**Exercise:**
Two lines in the listing below mark the span: one contains "left hip: (214, 169)" and one contains "left knee: (173, 258)". Reproduce both of them and everything between, exactly.

**Study material:**

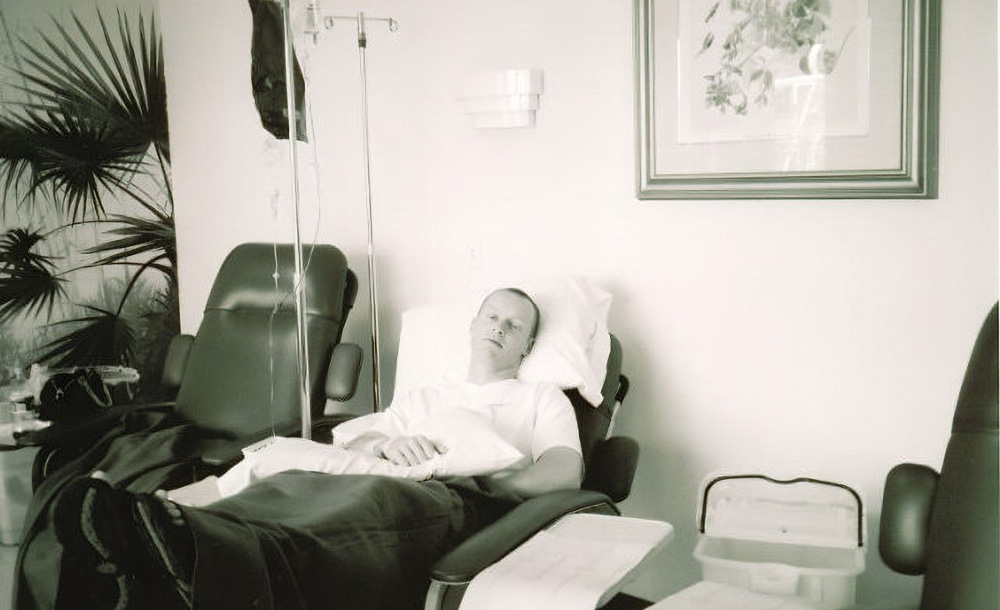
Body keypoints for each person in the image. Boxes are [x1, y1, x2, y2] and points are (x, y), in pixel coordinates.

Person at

* * *

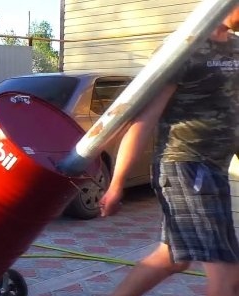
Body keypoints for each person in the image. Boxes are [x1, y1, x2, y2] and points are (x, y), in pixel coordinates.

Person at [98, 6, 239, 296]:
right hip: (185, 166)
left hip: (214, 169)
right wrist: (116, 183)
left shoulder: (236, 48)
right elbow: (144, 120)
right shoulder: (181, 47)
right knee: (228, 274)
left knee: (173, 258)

**Response:**
left hip: (214, 169)
right wrist: (116, 183)
left shoulder: (236, 48)
right elbow: (144, 120)
right shoulder: (181, 47)
right knee: (228, 274)
left knee: (173, 258)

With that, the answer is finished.